Философия Паточки, ученика Гуссерля и коллеги Хайдеггера, как раз пыталась предложить ответы на эти вопросы.

Паточка предлагал различать три вида движения человеческой экзистенции: закрепление, стремление к воспроизводству и подъём. В движении закрепления мы вступаем в отношение с тем, что уже есть, предлагаем себя и одновременно примыкаем к тем, от кого зависим. С этим движением тесно связано и другое — стремление к воспроизводству, в котором каждый дан другому как посредник в общественных отношениях, обустройстве совместного существования. Продуктом этих двух видов движения является семейная общность, жизнь которой циклична и самоочевидна.

Однако ещё остаётся подъём — преодоление своей животности, возвышение над беспроблемным существованием, возникающее в ходе потрясения смыслов и осознания того, что мир не дан нам полностью готовым и завершённым. В подъёме — способности человека отказаться от своей «природы» — Паточка усматривает рождение свободы и истории, которая «и есть конфликт между элементарной нагой жизнью, скованной страхом, и жизнью в апогее, которая не планирует каждый свой будущий день, но ясно видит, что каждый день, его жизнь и "мир" конечны».

Жить в истории означает, что больше нет ничего, что могло бы выступать в качестве опоры, единственное, чего можно придерживаться — это ближний, испытавший схожее потрясение.

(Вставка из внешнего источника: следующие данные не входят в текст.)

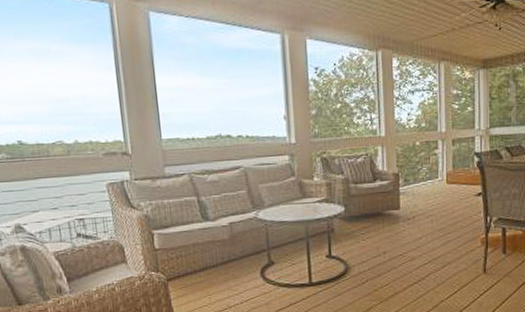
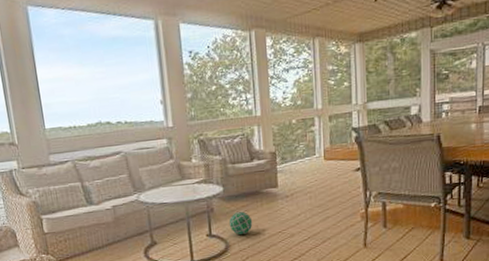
volleyball: none [349,233,374,257] -> present [228,212,253,235]

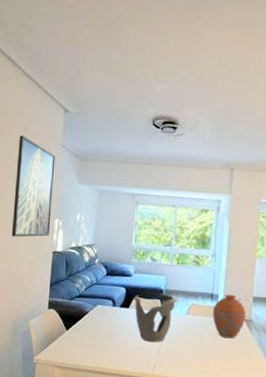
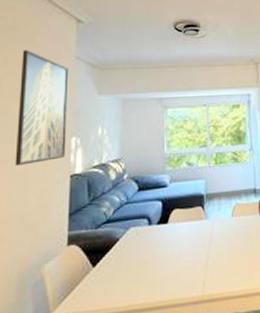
decorative bowl: present [133,294,177,343] -> none [171,199,220,258]

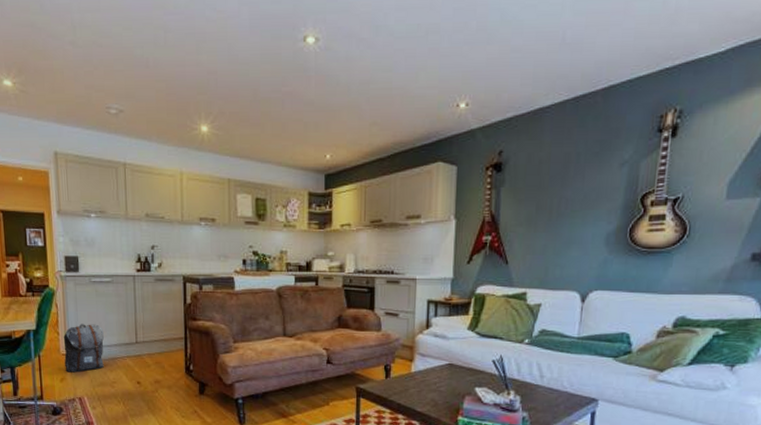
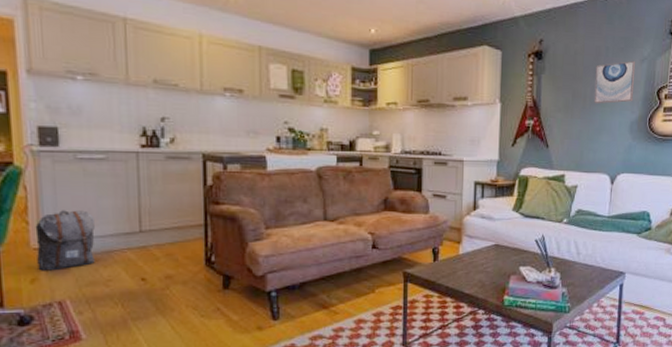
wall art: none [561,165,614,216] -> present [594,60,636,104]

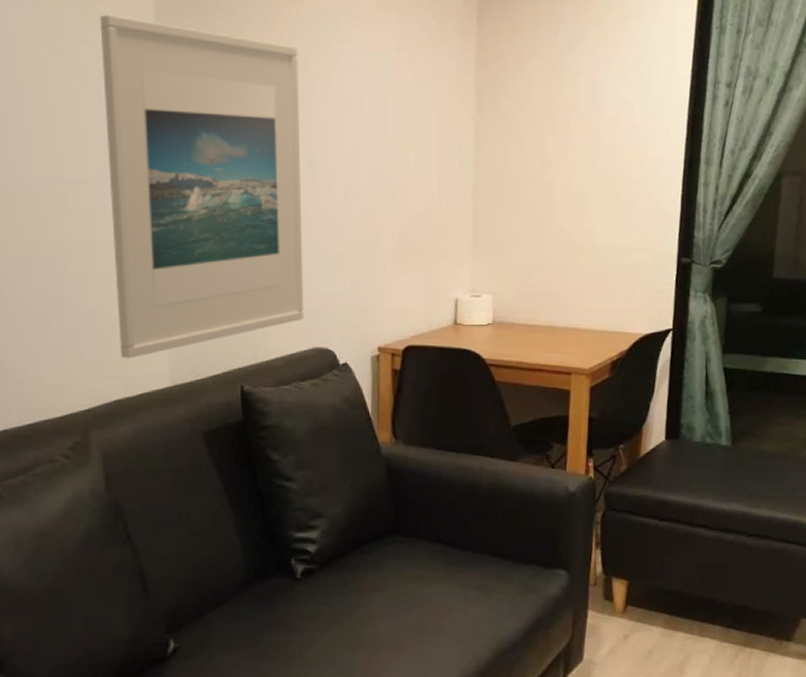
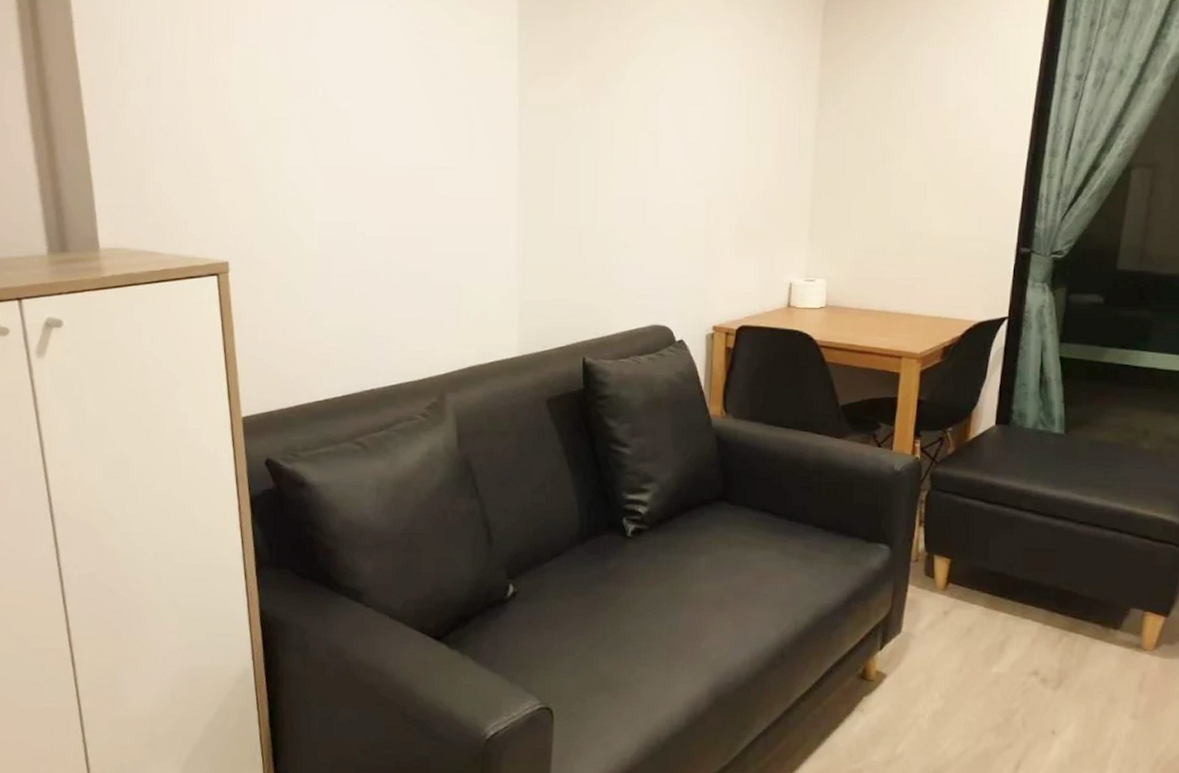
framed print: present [100,14,304,359] -> none [468,18,648,330]

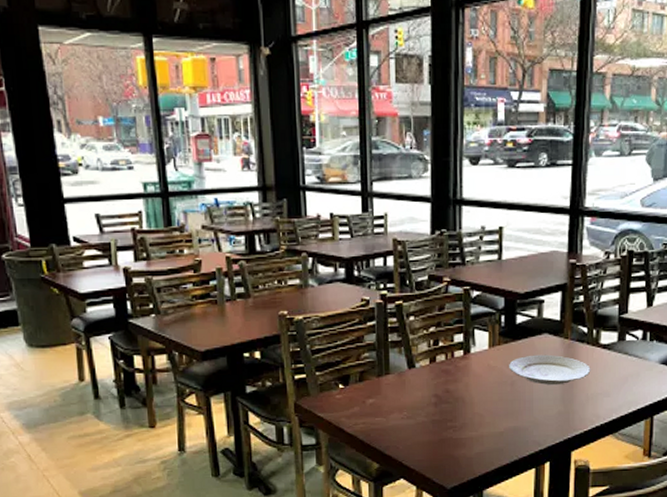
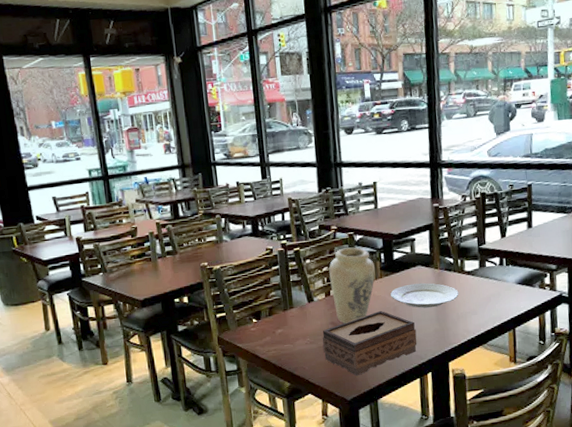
tissue box: none [422,385,536,460] -> present [322,311,417,376]
vase: none [437,305,492,397] -> present [329,247,375,323]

Так из приватного ойкоса (домохозяйство) рождается политика и полис как место её обитания — пространство деятельной свободы и сообщество тех, кто объединяется в своей проблематичности и без-основности.

Здесь на сцене появляется фигура философского идеала Паточки — фигура Сократа, «который не поддался искушению отыскать или изобрести абсолютное основание». «Забота о себе» — сократовский призыв пробудиться и задаться вопросом о том, что делает возможным разговор об истине и её поисках, становится важным и для Яна Паточки, как и осознание той мысли, что обращение к афинским гражданам с подобным призывом обернулось для Сократа смертью.

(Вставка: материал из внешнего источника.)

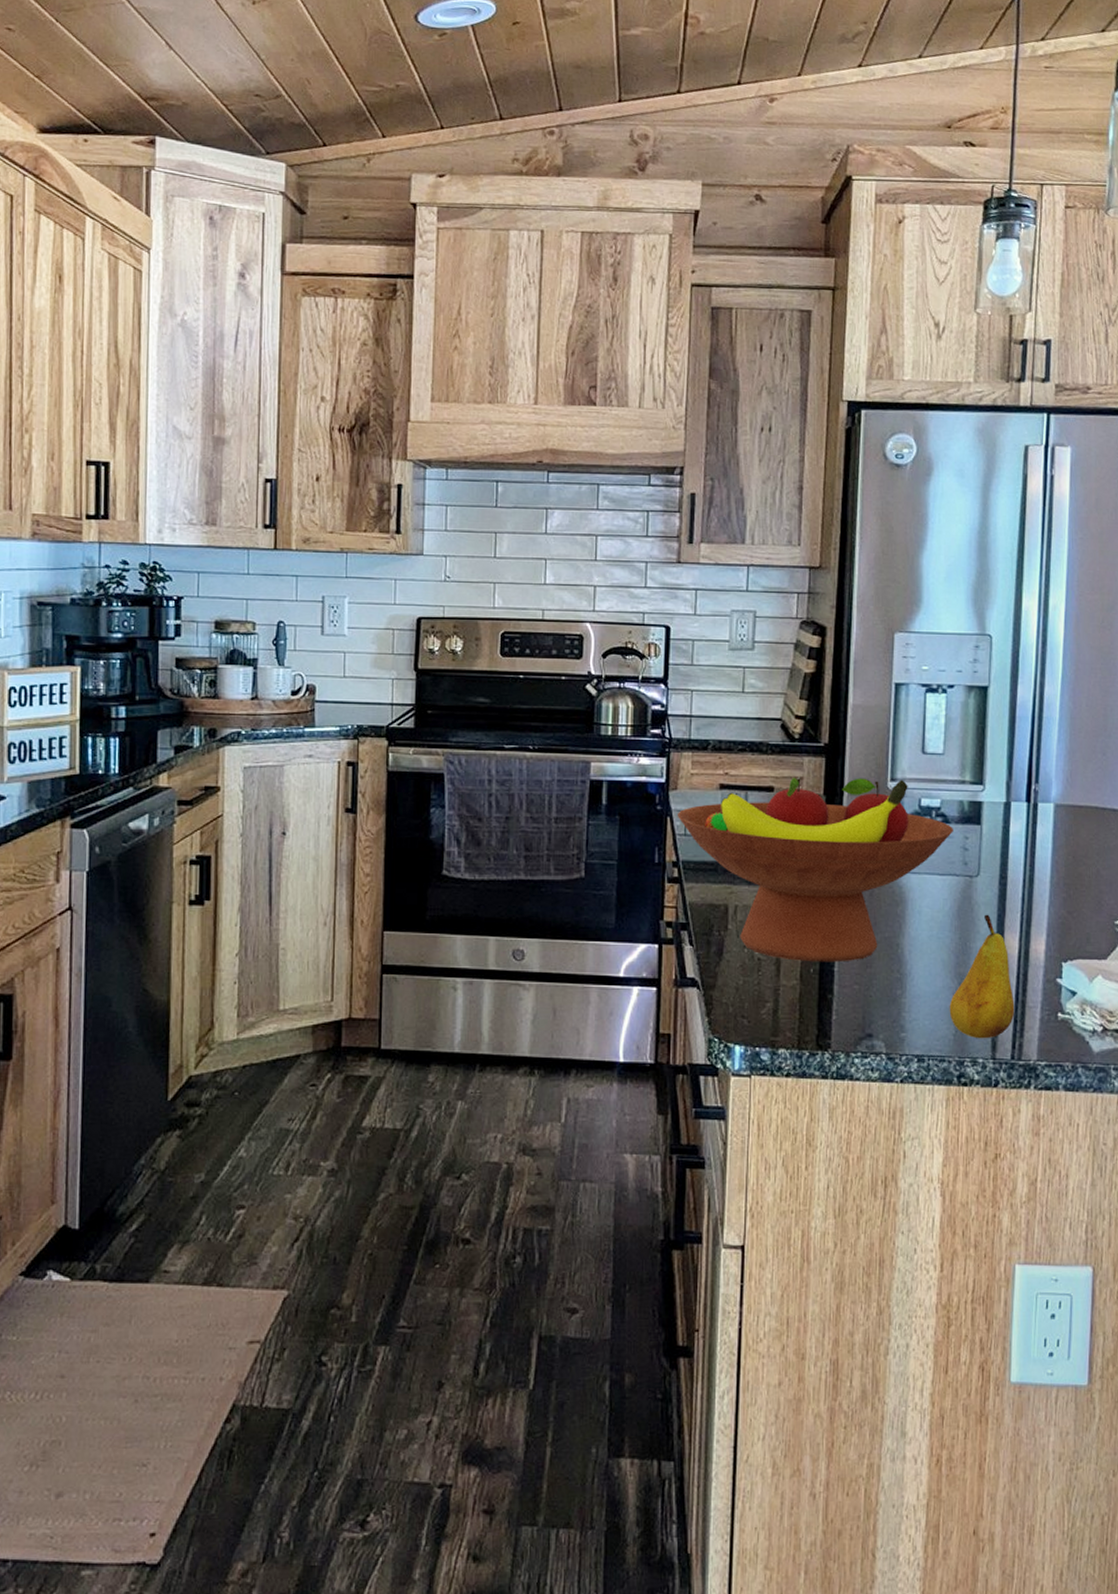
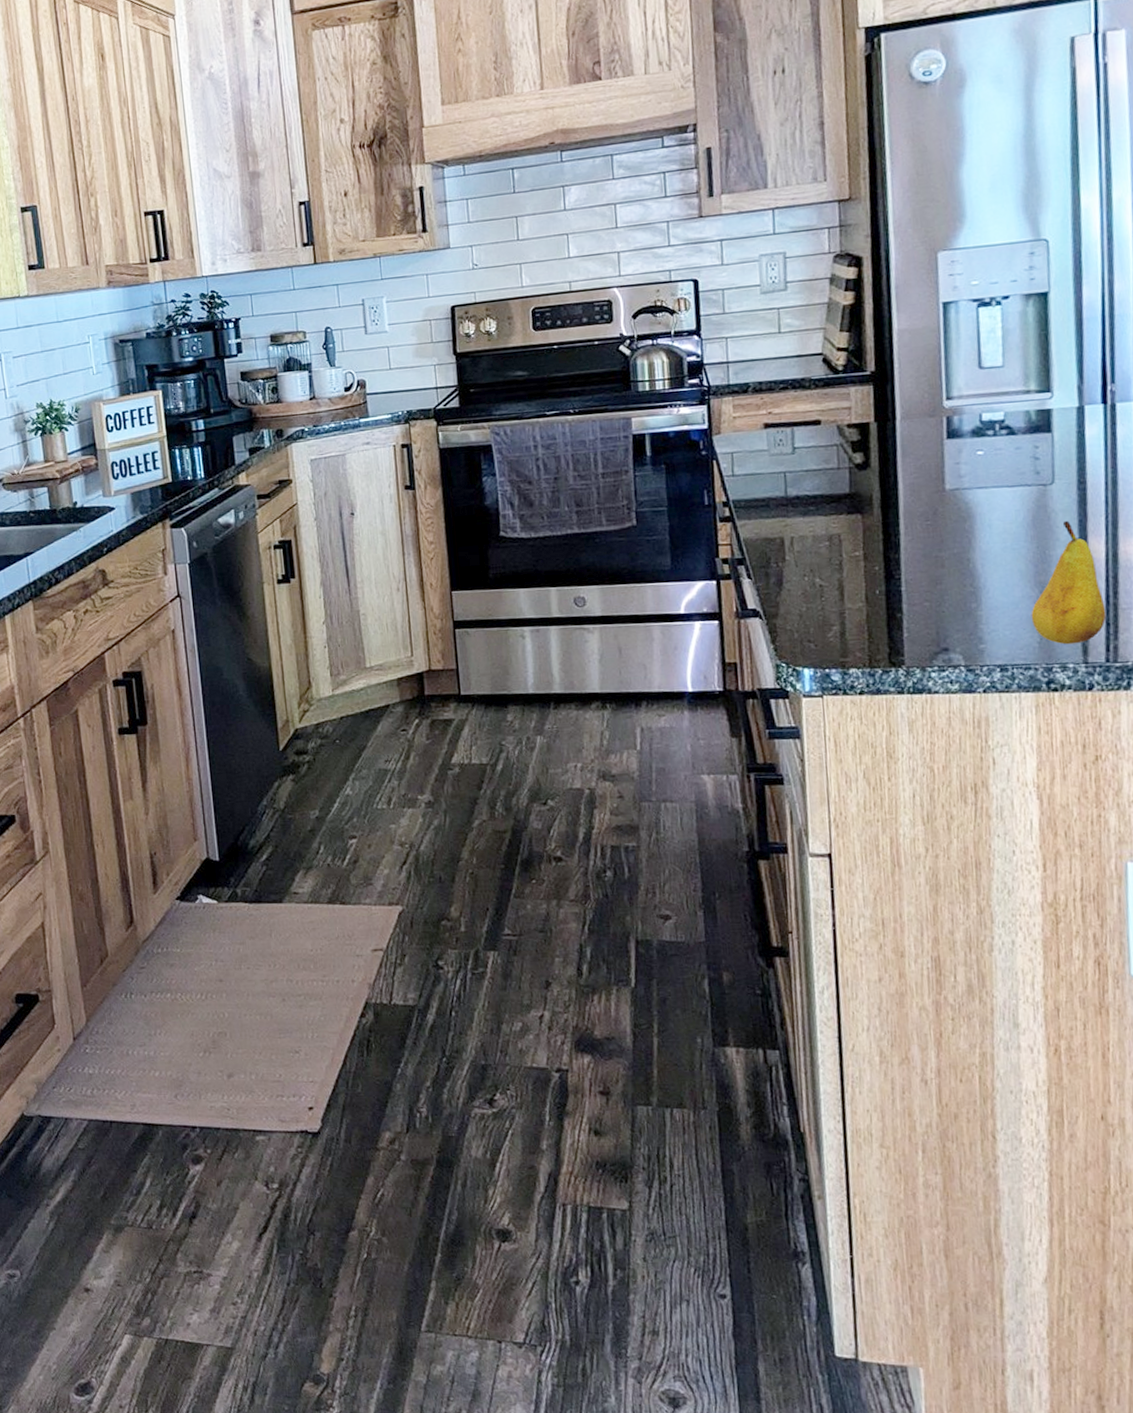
fruit bowl: present [678,777,953,962] -> none [723,397,1021,584]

И Паточка равен Сократу. Он, выражаясь словами другого чешского философа Ивана Блехи, «на склоне лет отправился создавать аутентичный полис в режиме, пропитанном догматической идеологией». Было отчётливо видно, чем для него может закончиться конфликт с властью.

Подобно Сократу чешский философ стал жертвой. Однако жертвой в подлинном смысле, не во имя кого-то или чего-то, а жертвой во имя ничто — специфического способа бытия человека, заключающегося в жизни в состоянии подъёма, состояния, которое делает возможным свободу, историю и политику.


P.S. 1-го марта 2017-го года (спустя ровно сорок лет после встречи ван дер Стула с Яном Паточкой) в районе «Прага-6» был открыт памятник, посвящённый этому событию — распластавшаяся на земле бетонная тень от дерева. Автор памятника Доминик Ланг говорит, что эта встреча, как и тень от дерева, была явлением эфемерным и мимолётным. С другой стороны, что только в тени не происходит.